Dataset items:
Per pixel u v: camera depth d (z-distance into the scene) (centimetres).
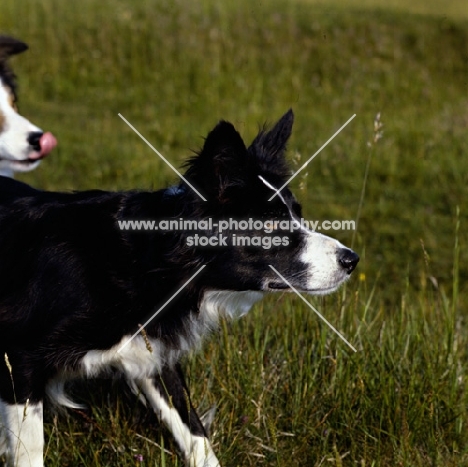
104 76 1407
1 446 405
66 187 953
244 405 443
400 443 414
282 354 489
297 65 1456
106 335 385
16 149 646
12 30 1513
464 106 1262
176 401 426
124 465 402
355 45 1524
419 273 778
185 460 423
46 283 381
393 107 1303
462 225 882
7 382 381
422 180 988
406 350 479
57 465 401
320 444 428
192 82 1388
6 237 402
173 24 1570
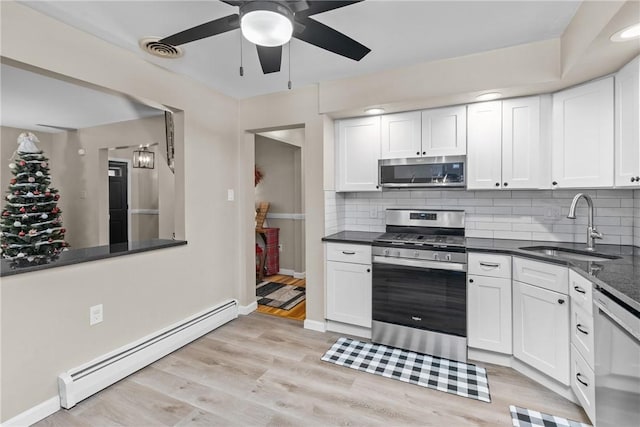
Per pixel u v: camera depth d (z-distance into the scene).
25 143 3.79
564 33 2.05
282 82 2.96
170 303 2.69
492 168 2.57
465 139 2.66
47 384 1.86
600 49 1.70
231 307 3.31
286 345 2.76
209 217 3.09
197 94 2.91
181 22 1.94
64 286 1.96
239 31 2.04
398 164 2.91
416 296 2.61
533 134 2.43
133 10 1.82
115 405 1.95
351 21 1.94
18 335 1.75
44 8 1.77
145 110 3.65
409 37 2.13
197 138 2.92
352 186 3.13
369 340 2.86
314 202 3.07
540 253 2.18
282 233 5.23
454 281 2.47
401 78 2.60
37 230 3.69
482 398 2.01
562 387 1.99
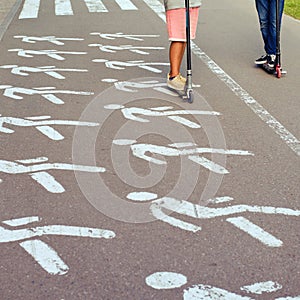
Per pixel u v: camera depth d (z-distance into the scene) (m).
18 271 3.87
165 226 4.39
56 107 7.09
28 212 4.59
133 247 4.13
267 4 8.64
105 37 11.55
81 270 3.88
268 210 4.63
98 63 9.40
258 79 8.53
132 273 3.84
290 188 5.00
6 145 5.91
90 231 4.33
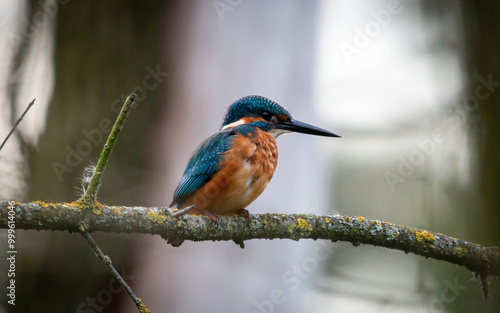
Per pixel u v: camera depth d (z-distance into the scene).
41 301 9.87
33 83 11.09
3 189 10.33
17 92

**Goal of the exercise**
Retype all entries exactly, without the images.

**Response below**
Per pixel u v: camera depth d (z-distance into the scene) (centimetres).
104 76 1407
1 446 405
66 187 953
244 405 443
400 443 414
282 354 489
297 65 1456
106 335 385
16 149 646
12 30 1513
464 106 1262
176 401 426
124 465 402
355 45 1524
419 273 778
185 460 423
46 283 381
393 107 1303
462 225 882
7 382 381
422 180 988
406 350 479
57 465 401
320 444 428
192 82 1388
6 237 402
173 24 1570
Per pixel u v: camera depth d (z-distance into the scene).
25 143 3.79
564 33 2.05
282 82 2.96
170 303 2.69
492 168 2.57
465 139 2.66
47 384 1.86
600 49 1.70
231 307 3.31
286 345 2.76
209 217 3.09
197 94 2.91
181 22 1.94
64 286 1.96
239 31 2.04
398 164 2.91
416 296 2.61
533 134 2.43
133 10 1.82
115 405 1.95
351 21 1.94
18 335 1.75
44 8 1.77
145 110 3.65
409 37 2.13
197 138 2.92
352 186 3.13
369 340 2.86
314 202 3.07
540 253 2.18
282 233 5.23
454 281 2.47
401 78 2.60
37 230 3.69
482 398 2.01
562 387 1.99
Per pixel u v: camera depth d (z-distance into the scene) (m).
18 271 3.87
165 226 4.39
56 107 7.09
28 212 4.59
133 247 4.13
267 4 8.64
105 37 11.55
81 270 3.88
268 210 4.63
98 63 9.40
258 79 8.53
132 273 3.84
290 188 5.00
6 145 5.91
90 231 4.33
Per pixel u v: camera depth d (z-distance into the scene).
41 301 9.87
33 83 11.09
3 189 10.33
17 92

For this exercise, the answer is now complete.